As a writer of non-fiction, the late Paul Fussell was one of the master distillers of the 20th Century, and by distiller I mean something like this: A writer who considers all — not only the general history of an examined period, but the cultural, political, social and commercial environment — and who extracts from all of that the essence of the times and its larger meanings. Most historians do this to some extent. Fussell did it on every page. He seemed to have a sixth sense for finding in the most minor, even mundane, detail — a playbill, a personal letter, a poem, a newspaper advertisement, an article of clothing — something surprisingly illustrative or, even better, ironic.

## RECORD SET
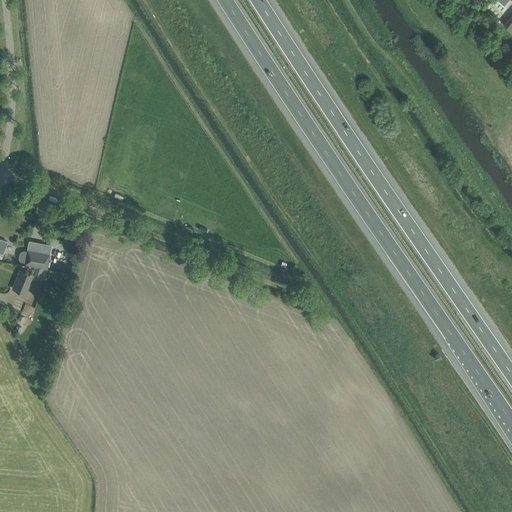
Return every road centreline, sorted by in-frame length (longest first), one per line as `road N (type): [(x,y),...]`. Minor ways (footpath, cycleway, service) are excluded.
road 1 (motorway): [(225,0),(511,422)]
road 2 (motorway): [(511,375),(258,0)]
road 3 (unclassified): [(298,297),(0,174)]
road 4 (unclassified): [(0,168),(12,89),(5,0)]
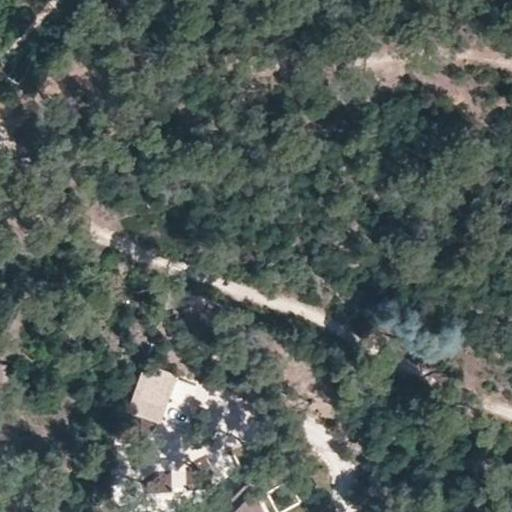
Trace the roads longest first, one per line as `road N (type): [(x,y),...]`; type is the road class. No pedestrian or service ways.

## PROBLEM DESCRIPTION
Write out the passage on Paul Fussell word for word, from "As a writer" up to and including "even better, ironic.". The entries have no connection to the passage on Paul Fussell.

## FULL OUTPUT
As a writer of non-fiction, the late Paul Fussell was one of the master distillers of the 20th Century, and by distiller I mean something like this: A writer who considers all — not only the general history of an examined period, but the cultural, political, social and commercial environment — and who extracts from all of that the essence of the times and its larger meanings. Most historians do this to some extent. Fussell did it on every page. He seemed to have a sixth sense for finding in the most minor, even mundane, detail — a playbill, a personal letter, a poem, a newspaper advertisement, an article of clothing — something surprisingly illustrative or, even better, ironic.